— Information shown —
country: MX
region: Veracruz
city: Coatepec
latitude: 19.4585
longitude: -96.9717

==

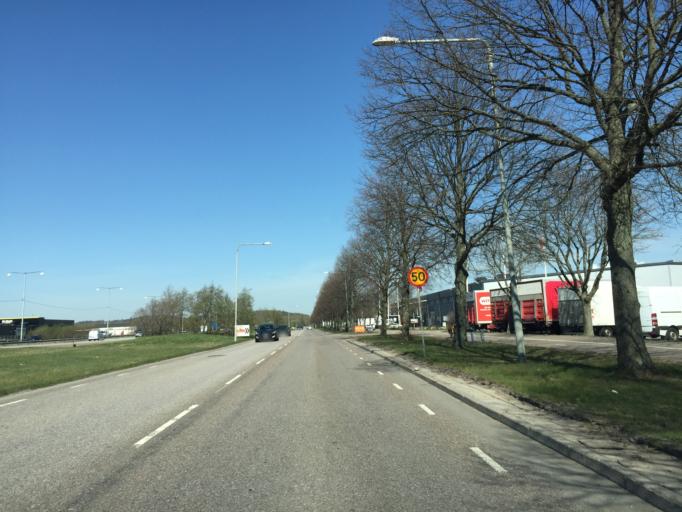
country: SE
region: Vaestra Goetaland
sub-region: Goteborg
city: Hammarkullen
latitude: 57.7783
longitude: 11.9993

— Work to be completed —
Rewrite the records as a Markdown table with the columns Row and Line, numbering each line and leaving out blank lines. Begin at the line that contains "country: SE", and stop after the line that contains "longitude: 11.9993".

— Written response —
| Row | Line |
|---|---|
| 1 | country: SE |
| 2 | region: Vaestra Goetaland |
| 3 | sub-region: Goteborg |
| 4 | city: Hammarkullen |
| 5 | latitude: 57.7783 |
| 6 | longitude: 11.9993 |